Version 1.3.1 contains mostly bug fixes and adds timezone-aware timestamp support. Bugs fixed include:
- Fixes for update operations to Solr.
- Re-insert documents that were deleted before a rollback.
- Catch a few additional exceptions sometimes thrown by the Elasticsearch Python driver.
Version 1.3 fixes many issues and adds a couple minor features. Highlights include:
- Use proper updates instead of upserting the most recent version of a document.
Warning
Update operations require _source
field to be enabled in Elasticsearch.
- Fix many issues relating to sending BSON types to external drivers, such as for Elasticsearch and Solr.
- Fix several issues related to using a unique key other than
_id
. - Support all UTF8 database and collection names.
- Keep namespace and timestamp metadata in a separate Elasticsearch index.
- Documentation overhaul for using Mongo Connector with Elasticsearch.
- New
--continue-on-error
flag for collection dumps. _id
is no longer duplicated in_source
field in Elasticsearch.
Version 1.2.1 fixes some trivial installation issues and renames the CHANGELOG to CHANGELOG.rst.
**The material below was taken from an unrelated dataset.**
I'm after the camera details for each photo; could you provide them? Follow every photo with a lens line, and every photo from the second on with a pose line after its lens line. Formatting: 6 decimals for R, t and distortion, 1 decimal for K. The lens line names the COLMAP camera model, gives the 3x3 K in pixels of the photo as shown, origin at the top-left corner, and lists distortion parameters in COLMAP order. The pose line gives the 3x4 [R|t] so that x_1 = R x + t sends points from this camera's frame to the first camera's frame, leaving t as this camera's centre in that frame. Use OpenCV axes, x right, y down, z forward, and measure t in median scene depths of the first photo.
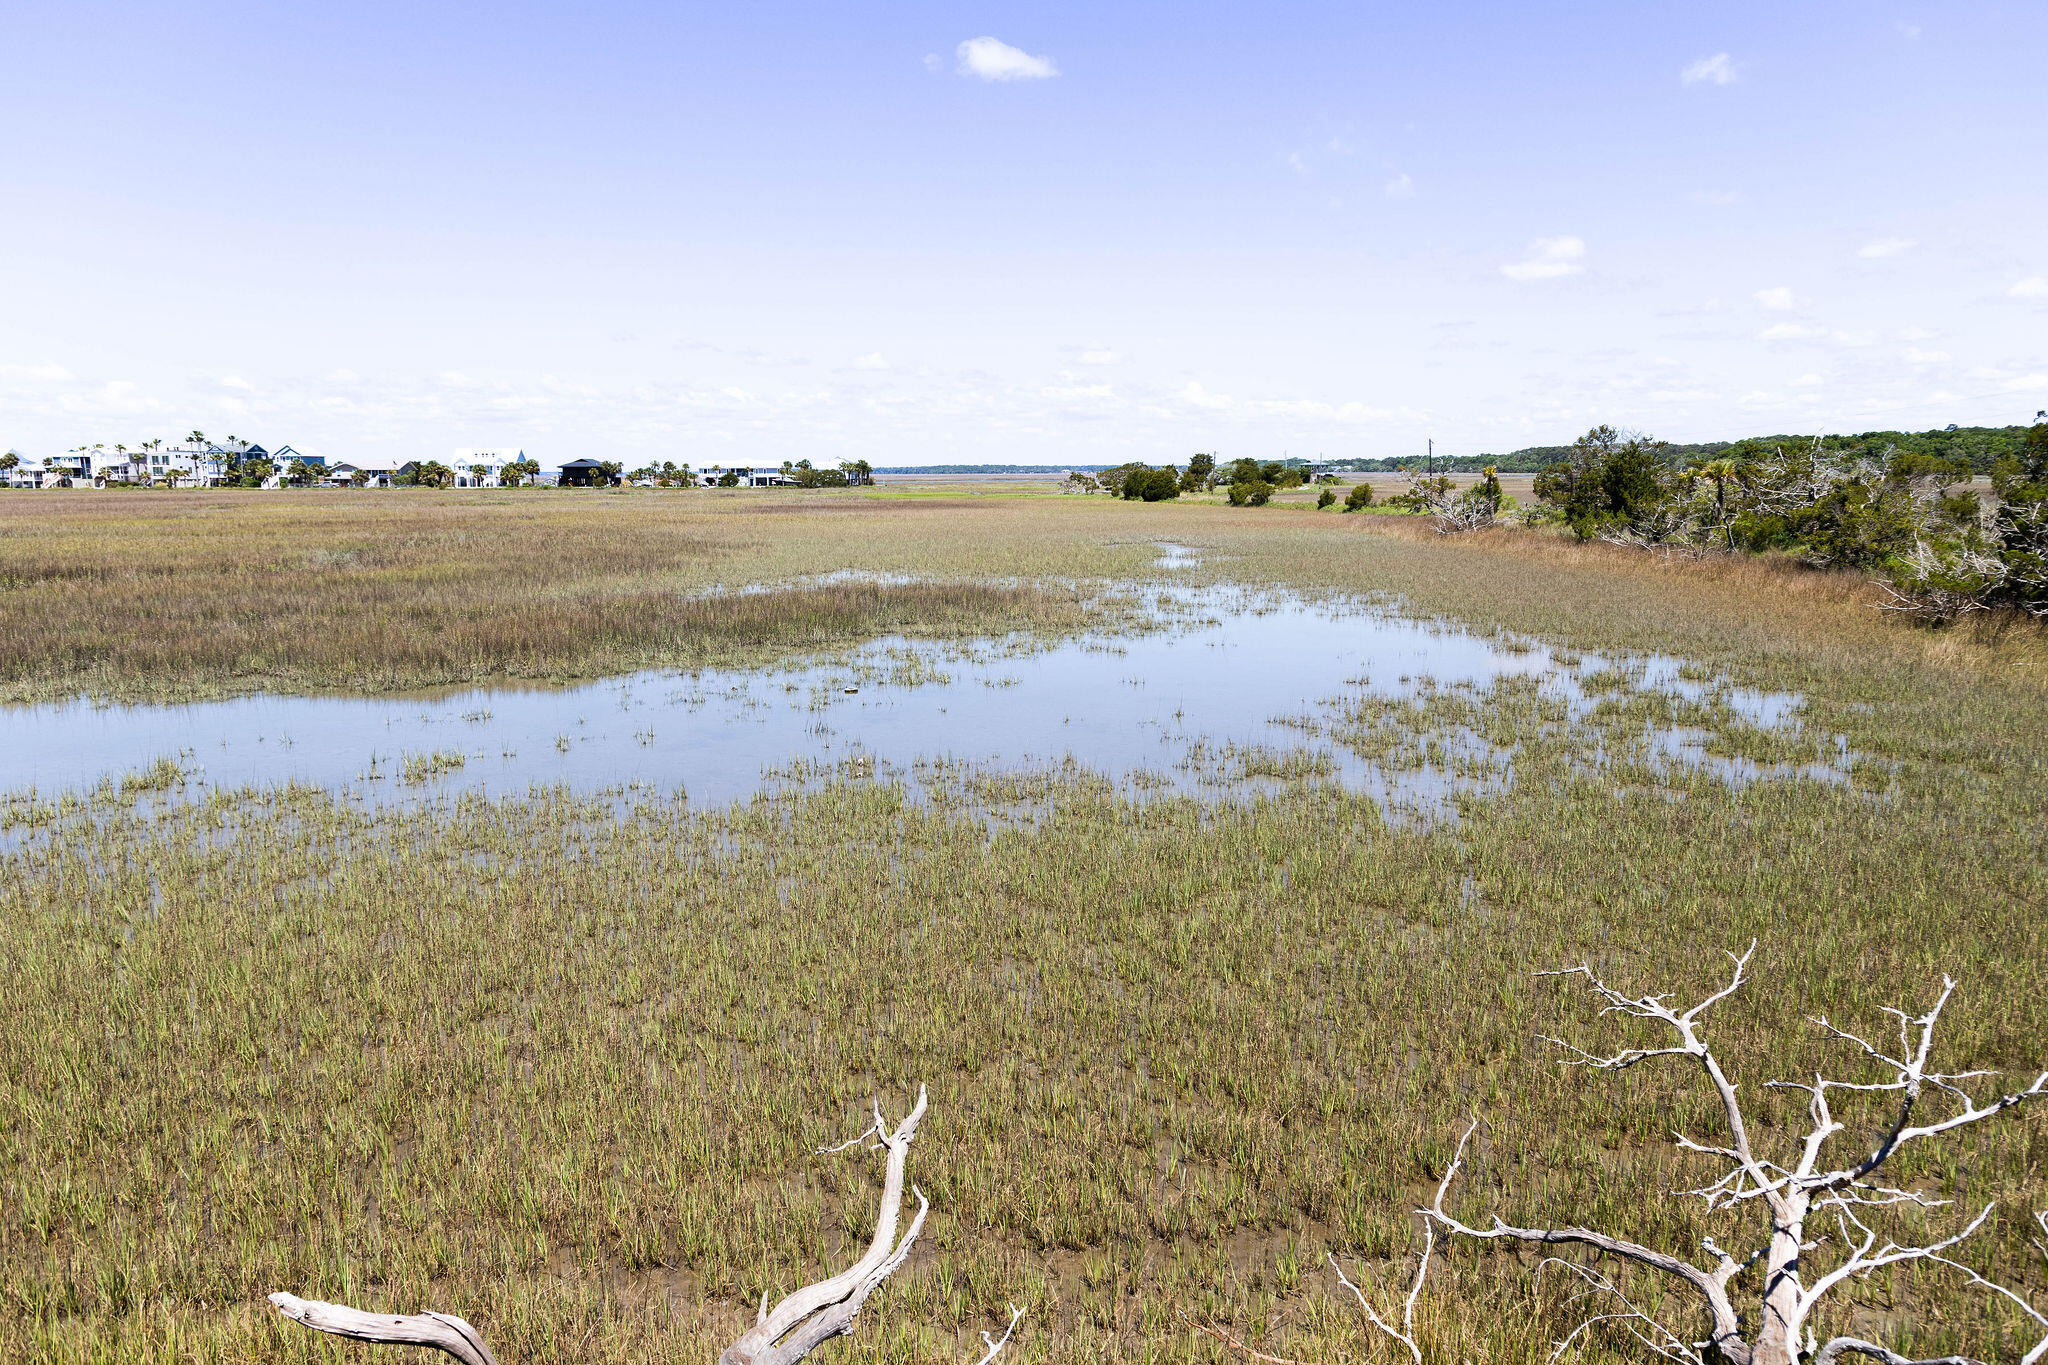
lens RADIAL K [[1421.9, 0, 1032.8], [0, 1421.9, 695.2], [0, 0, 1]] dist [0.012400, 0.007349]
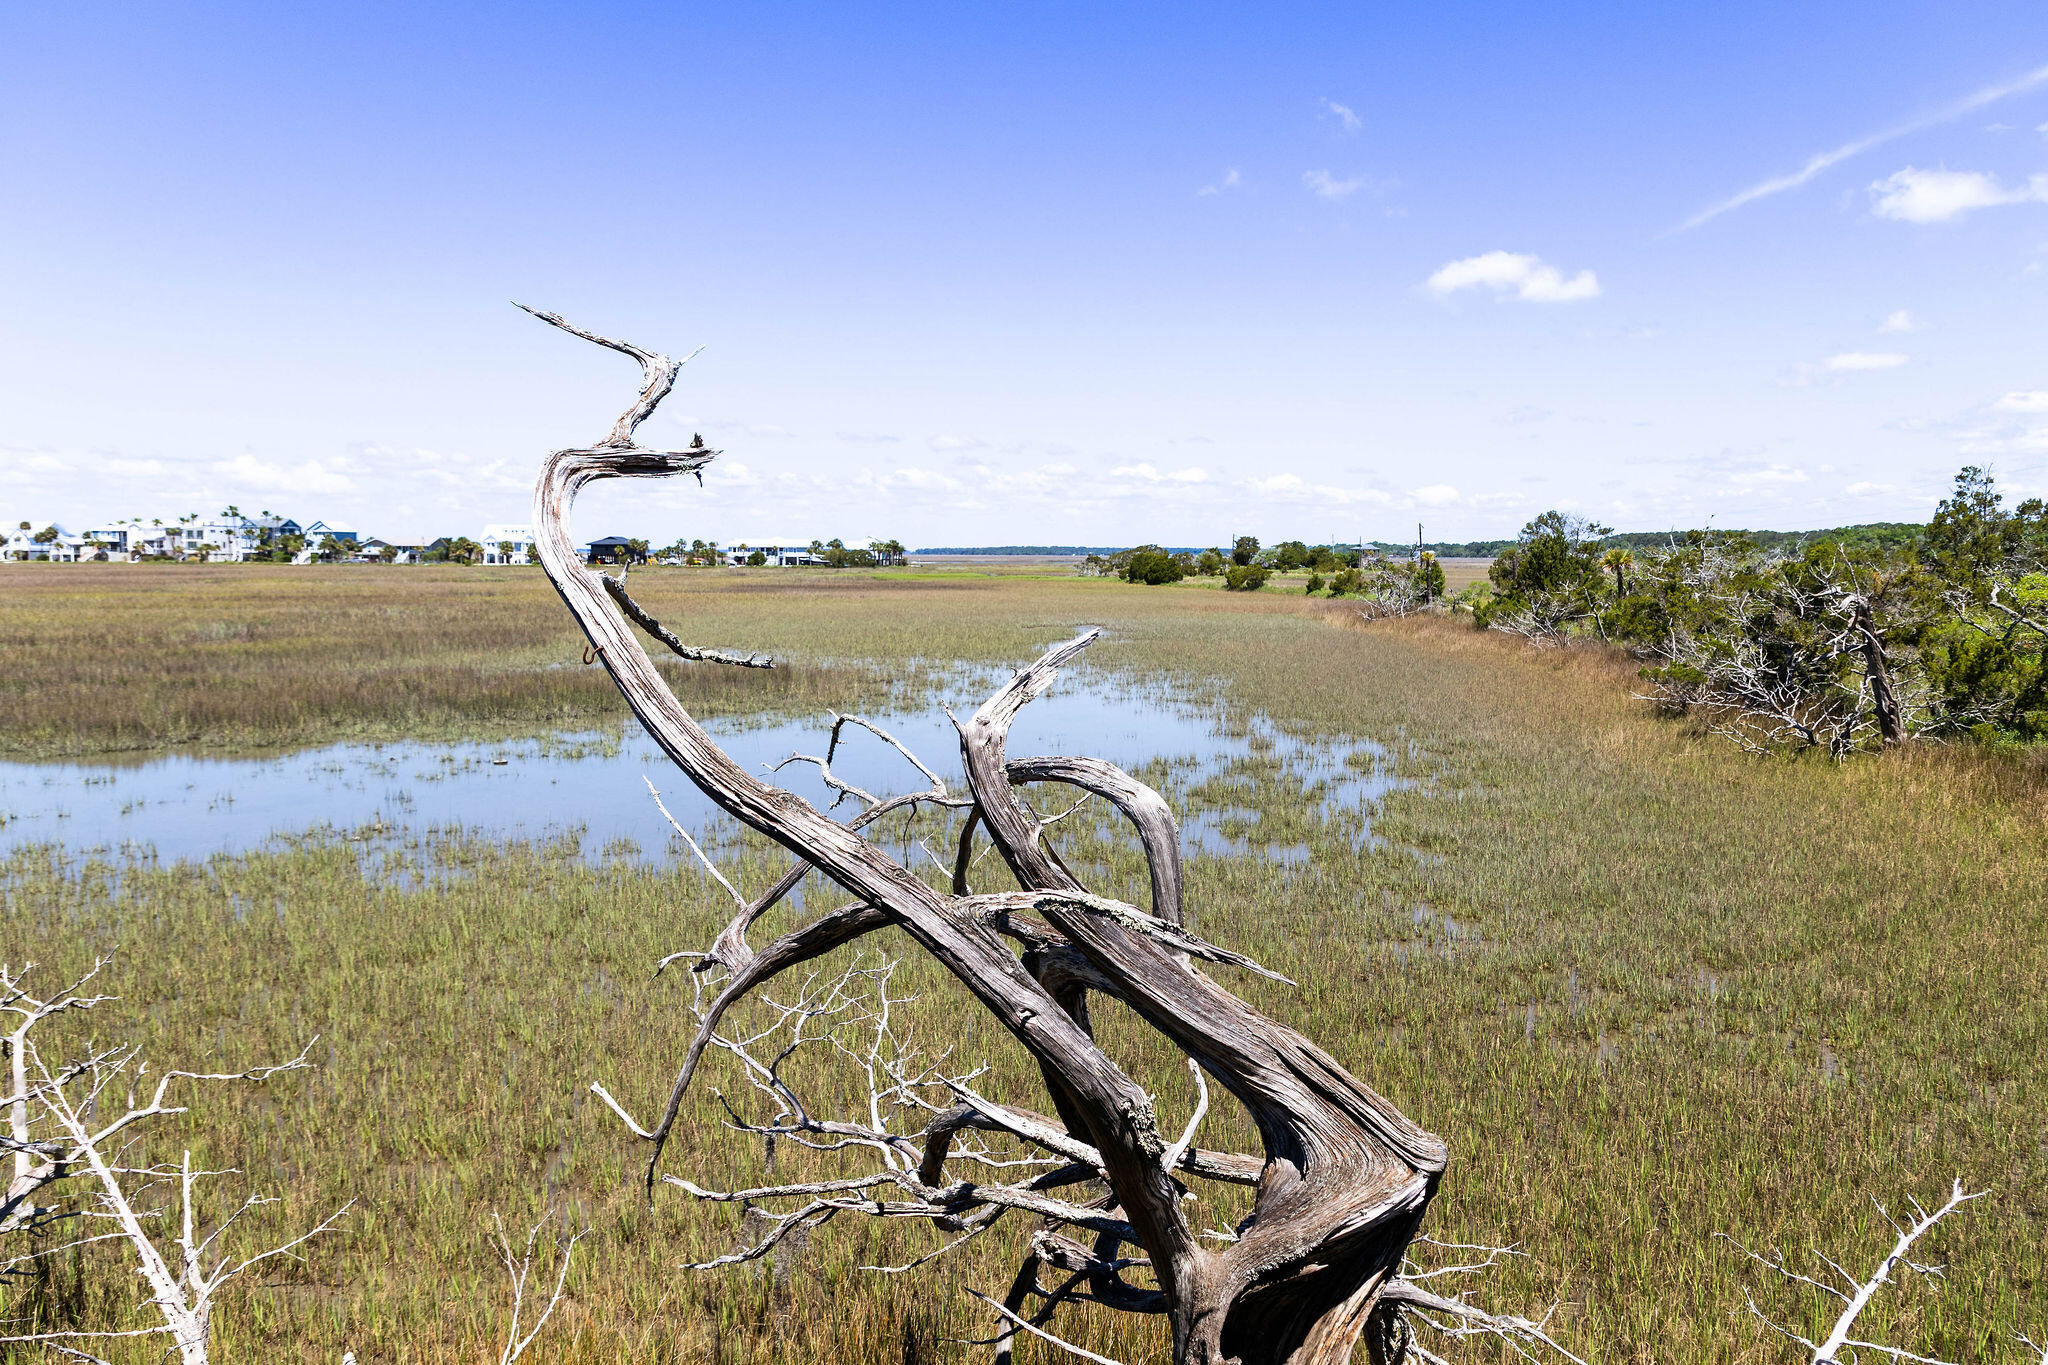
lens RADIAL K [[1476.2, 0, 1010.1], [0, 1476.2, 683.6], [0, 0, 1]] dist [0.024269, 0.002955]
pose [[0.998674, 0.013345, -0.049717, 0.264850], [-0.016681, 0.997592, -0.067316, 0.005160], [0.048699, 0.068056, 0.996492, -0.038673]]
Version 1.2 is a major release with a large number of fixes since the last release on PyPI. It also includes a number of improvements for use with Solr and ElasticSearch.
- Ability to have multiple targets of replication
- Ability to upsert documents containing arrays and nested documents with the Solr DocManager
- Upserts during a collection dump may happen in bulk, resulting in a performance boost
- mongo-connector does not commit writes in target systems by default, resulting in a peformance boost
Warning
This new behavior may give unexpected delays before documents are comitted in the target system. Most indexing systems provide some way of configuring how often changes should be comitted. Please see the relevant wiki articles for Solr and ElasticSearch for more information on configuring commit behavior for your system. Note that MongoDB as a target system is unaffected by this change.
- Addition of
auto-commit-interval
to the command-line options - Ability to change the destination namespace of upserted documents
- Ability to restrict the fields upserted in documents
- Memory footprint reduced
- Collection dumps may happen in batch, resulting in huge performance gains
- Fix for unexpected exit during chunk migrations and orphan documents in MongoDB
- Fix installation problems due to namespace issues
Warning
RENAME of mongo_connector.py
module to
connector.py
. Thus, if you should need to import the
Connector
object, you now should do
from mongo_connector.connector import Connector
- Fix user-specified unique keys in Solr and ElasticSearch DocManagers
- Fix for keyboard exit taking large amounts of time to be effective
This was the first release of mongo-connector.